Fig. 1. Rare variant analysis workflow.

Fig. 1

The GCKD study enrolled 5,217 patients with moderate CKD. Non-targeted metabolite identification and quantification were conducted from urine samples using the Metabolon HD4 platform. Genotyping was performed with the Illumina Omni2.5Exome Chip. After quality control and data cleaning, genotypes of 226,233 exome chip variants and 1487 metabolites and 53,714 ratios of fatty acids and amino acids were analyzed for 4864 and 4795 patients, respectively. A burden test and the sequence kernel association test (SKAT) were carried out for each gene and each metabolite or metabolite ratio using the seqMeta R package (Methods).

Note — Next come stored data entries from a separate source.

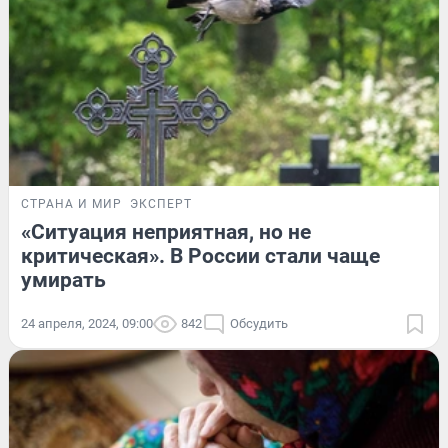
СТРАНА И МИР
ЭКСПЕРТ
«Ситуация неприятная, но не
критическая». В России стали чаще
умирать
24 апреля, 2024, 09:00
842
Обсудить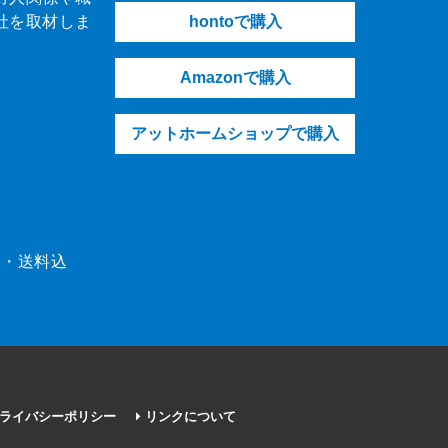
社を取材しま
hontoで購入
Amazonで購入
アットホームショップで購入
（税・送料込
ライバシーポリシー
リンクについて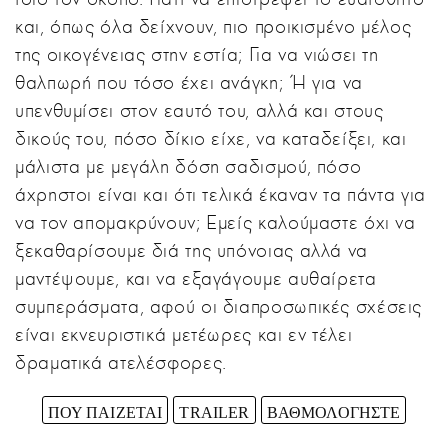
και, όπως όλα δείχνουν, πιο προικισμένο μέλος
της οικογένειας στην εστία; Για να νιώσει τη
θαλπωρή που τόσο έχει ανάγκη; Ή για να
υπενθυμίσει στον εαυτό του, αλλά και στους
δικούς του, πόσο δίκιο είχε, να καταδείξει, και
μάλιστα με μεγάλη δόση σαδισμού, πόσο
άχρηστοι είναι και ότι τελικά έκαναν τα πάντα για
να τον απομακρύνουν; Εμείς καλούμαστε όχι να
ξεκαθαρίσουμε διά της υπόνοιας αλλά να
μαντέψουμε, και να εξαγάγουμε αυθαίρετα
συμπεράσματα, αφού οι διαπροσωπικές σχέσεις
είναι εκνευριστικά μετέωρες και εν τέλει
δραματικά ατελέσφορες.
ΠΟΥ ΠΑΙΖΕΤΑΙ
TRAILER
ΒΑΘΜΟΛΟΓΗΣΤΕ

Carrier status of variants with minor allele frequency <1% and likely to be functional (splicing, nonsynonymous, stop gain, and stoploss) was evaluated. We used an additive genetic model and adjusted for sex, age, eGFR, UACR, and principal components. Statistical significance was defined using a Bonferroni correction and set at 1.46E−09 (single metabolites) and 4.02E-11 (ratios). Ratio results were further filtered by a p-gain of >537,140 to select ratios that carry information beyond its single metabolites (Methods). The same model was applied to obtain single variant association results for the variants included in the gene-based tests. In silico knockout models to validate findings were generated in a Virtual Metabolic Human. Enrichment analyses of significant genes were carried out using GO terms, KEGG pathways, and gene expression data from tissues and cell types. Conditional analyses were carried out to assess the effect of nearby common metabolite-associated variants on the findings from this study. MAF: minor allele frequency.